Segment Start: Task data

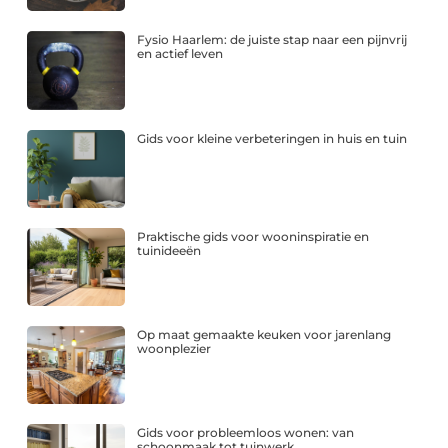
Fysio Haarlem: de juiste stap naar een pijnvrij
en actief leven
Gids voor kleine verbeteringen in huis en tuin
Praktische gids voor wooninspiratie en
tuinideeën
Op maat gemaakte keuken voor jarenlang
woonplezier
Gids voor probleemloos wonen: van
schoonmaak tot tuinwerk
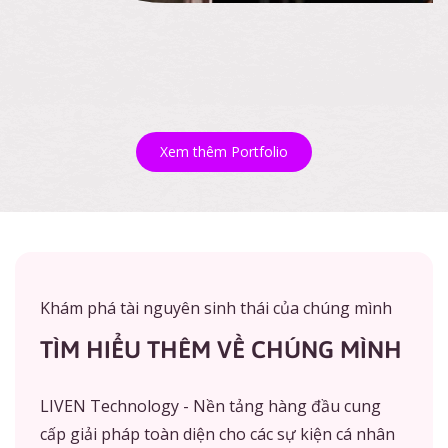
Xem thêm Portfolio
Khám phá tài nguyên sinh thái của chúng mình
TÌM HIỂU THÊM VỀ CHÚNG MÌNH
LIVEN Technology - Nền tảng hàng đầu cung
cấp giải pháp toàn diện cho các sự kiện cá nhân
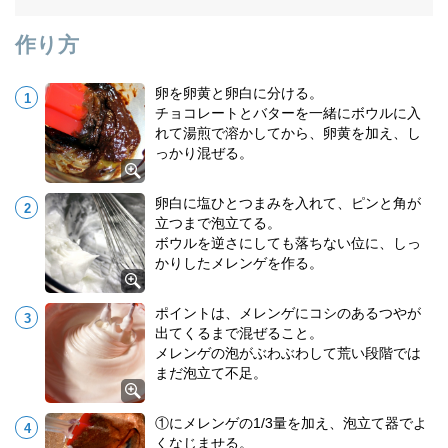
作り方
卵を卵黄と卵白に分ける。
チョコレートとバターを一緒にボウルに入
れて湯煎で溶かしてから、卵黄を加え、し
っかり混ぜる。
卵白に塩ひとつまみを入れて、ピンと角が
立つまで泡立てる。
ボウルを逆さにしても落ちない位に、しっ
かりしたメレンゲを作る。
ポイントは、メレンゲにコシのあるつやが
出てくるまで混ぜること。
メレンゲの泡がぶわぶわして荒い段階では
まだ泡立て不足。
①にメレンゲの1/3量を加え、泡立て器でよ
くなじませる。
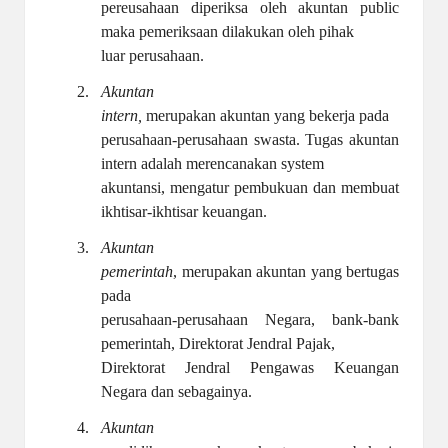
pereusahaan diperiksa oleh akuntan public
maka pemeriksaan dilakukan oleh pihak
luar perusahaan.
2.
Akuntan
intern,
merupakan akuntan yang bekerja pada
perusahaan-perusahaan swasta. Tugas akuntan
intern adalah merencanakan system
akuntansi, mengatur pembukuan dan membuat
ikhtisar-ikhtisar keuangan.
3.
Akuntan
pemerintah
, merupakan akuntan yang bertugas
pada
perusahaan-perusahaan Negara, bank-bank
pemerintah, Direktorat Jendral Pajak,
Direktorat Jendral Pengawas Keuangan
Negara dan sebagainya.
4.
Akuntan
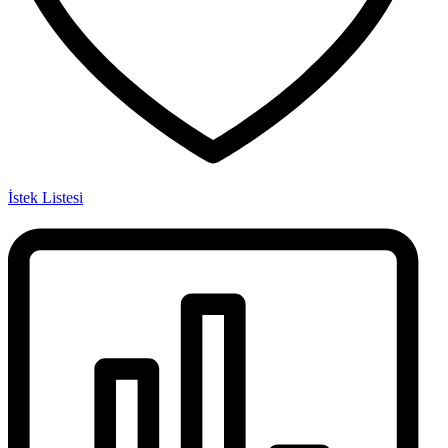
İstek Listesi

Segment End: Task data

[Required work] Check every line above for the string "intern" and state how many have it, with no other words.

[Completed task] 2